ADD REPLY • link 8.7 years ago by thomaskuilman ▴ 850

0

Entering edit mode

I would try to look directly into pathology reports pdfs, which should contain data based on biopsy.

ADD REPLY • link 8.7 years ago by minio.cz ▴ 10

0

Entering edit mode

That is indeed something I did not think of yet, but it seems only feasible if you are working on medium-size cohorts.

ADD REPLY • link 8.7 years ago by thomaskuilman ▴ 850

0

Entering edit mode

Hi,for other who may also need to figure out these information, explanation of these terms can be found from the Clinical and Biospecimen section of GDC documentation viwer.

ADD REPLY • link 7.7 years ago by solo7773 ▴ 90

score 5 · Accepted Answer · 2016-03-14

I have submitted my question to the TCGA, and I am pasting their entire answer below:

We may not have the exact time interval with corresponding staging as you request, but below is an explanation of each clinical variable. I hope that you can use this information for your analysis:

The only overall stage that TCGA collected for SKCM is the "ajcc_pathologic_tumor_stage" in the clinical_patient_skcm.txt file. As you indicated, this reflects the stage at initial pathologic diagnosis and this diagnosis is not necessarily the event that yielded the biospecimen sent to the BCR. Unfortunately, TCGA did not collect the stage specifically at the time that the specimen sent to the BCR was obtained.

The " days_to_initial_pathologic_diagnosis" indicates the date of initial melanoma diagnosis. The "submitted_tumor_dx_days_to" indicates the date of diagnosis for the sample submitted to the BCR (actually days from the initial melanoma diagnosis).

There is also a "days_to_sample_procurement" in the nationwidechildrens.org_ssf_tumor_samples_skcm.txt file. This indicates the days to cancer sample procurement for the sample submitted to the BCR for TCGA in relation to the date of initial melanoma diagnosis.

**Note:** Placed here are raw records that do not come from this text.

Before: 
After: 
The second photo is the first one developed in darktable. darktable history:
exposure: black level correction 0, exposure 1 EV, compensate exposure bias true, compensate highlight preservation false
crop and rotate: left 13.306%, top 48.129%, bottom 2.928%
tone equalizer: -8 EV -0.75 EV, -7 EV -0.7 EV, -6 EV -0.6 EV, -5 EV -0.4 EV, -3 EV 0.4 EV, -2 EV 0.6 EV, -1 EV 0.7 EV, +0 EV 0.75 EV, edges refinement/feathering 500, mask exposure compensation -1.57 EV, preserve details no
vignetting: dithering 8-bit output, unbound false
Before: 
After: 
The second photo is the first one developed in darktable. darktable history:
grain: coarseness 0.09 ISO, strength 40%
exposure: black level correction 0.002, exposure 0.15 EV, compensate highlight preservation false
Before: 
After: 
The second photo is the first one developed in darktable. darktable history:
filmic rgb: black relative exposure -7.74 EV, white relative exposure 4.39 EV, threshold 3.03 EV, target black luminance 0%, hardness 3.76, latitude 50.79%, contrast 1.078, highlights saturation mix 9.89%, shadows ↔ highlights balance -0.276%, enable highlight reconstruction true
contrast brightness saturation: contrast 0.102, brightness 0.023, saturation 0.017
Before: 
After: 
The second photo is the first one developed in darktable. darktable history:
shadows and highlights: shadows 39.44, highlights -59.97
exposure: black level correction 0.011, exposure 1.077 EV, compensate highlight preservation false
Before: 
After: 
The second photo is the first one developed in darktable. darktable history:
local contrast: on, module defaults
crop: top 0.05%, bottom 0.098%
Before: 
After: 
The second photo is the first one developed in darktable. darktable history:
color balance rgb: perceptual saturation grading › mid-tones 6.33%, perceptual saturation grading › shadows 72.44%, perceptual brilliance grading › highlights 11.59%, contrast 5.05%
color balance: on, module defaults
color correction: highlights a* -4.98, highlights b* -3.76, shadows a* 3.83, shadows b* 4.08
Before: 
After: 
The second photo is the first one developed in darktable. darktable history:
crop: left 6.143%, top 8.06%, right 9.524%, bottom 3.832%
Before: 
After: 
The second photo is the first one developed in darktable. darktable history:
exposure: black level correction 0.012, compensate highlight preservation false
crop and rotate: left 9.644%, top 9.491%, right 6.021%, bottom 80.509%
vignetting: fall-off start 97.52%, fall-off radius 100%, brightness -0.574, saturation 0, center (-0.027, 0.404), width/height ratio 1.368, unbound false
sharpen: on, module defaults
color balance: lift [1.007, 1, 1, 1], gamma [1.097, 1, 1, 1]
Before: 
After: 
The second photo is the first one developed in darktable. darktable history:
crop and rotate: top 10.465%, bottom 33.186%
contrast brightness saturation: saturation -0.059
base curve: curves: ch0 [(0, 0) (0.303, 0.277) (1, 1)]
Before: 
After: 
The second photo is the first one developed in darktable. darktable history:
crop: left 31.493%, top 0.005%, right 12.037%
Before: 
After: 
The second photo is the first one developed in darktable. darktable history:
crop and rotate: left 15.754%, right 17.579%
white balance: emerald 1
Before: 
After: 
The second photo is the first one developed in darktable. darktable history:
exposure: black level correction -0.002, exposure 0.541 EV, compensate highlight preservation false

If you filter "days_to_sample_procurement" for 0 (or within a number of days) and use primary tumor (submitted_tumor_site) samples, the "ajcc_pathologic_tumor_stage" should reflect the stage at the time the submitted biopsy was taken.

Indeed, as suggested by the TCGA, the days_to_sample_procurement is the more accurate tab to define the date that the tumor was obtained (rather than the days_to_submitted_specimen_dx I mentioned in my original post).

Without wanting to dive into the pathology reports (yet), I see a number of possibilities:

Filter based on the site of the biopsy. For instance, if submitted_tumor_site is "Distant Metastasis", this is by definition from a stage IV tumor. Alternatively, if it is "Regional Lymph Node" it should be stage III or stage IV. In this case, the number of days that can be used for survival curves are last_contact_days_to - days_to_sample_procurement (censored) and death_days_to - days_to_sample_procurement (not censored).
Filter for days_to_sample_procurement around 0 days. Indeed as suggested in the reply by the TCGA team, the stage obtained from ajcc_pathologic_tumor_stage should reflect the stage at the time the biopsy was taken. In this case, the above-mentioned formulas for calculating days for the survival curves can be used too.
Not to care about the mis-staging of samples (not my favourite option!)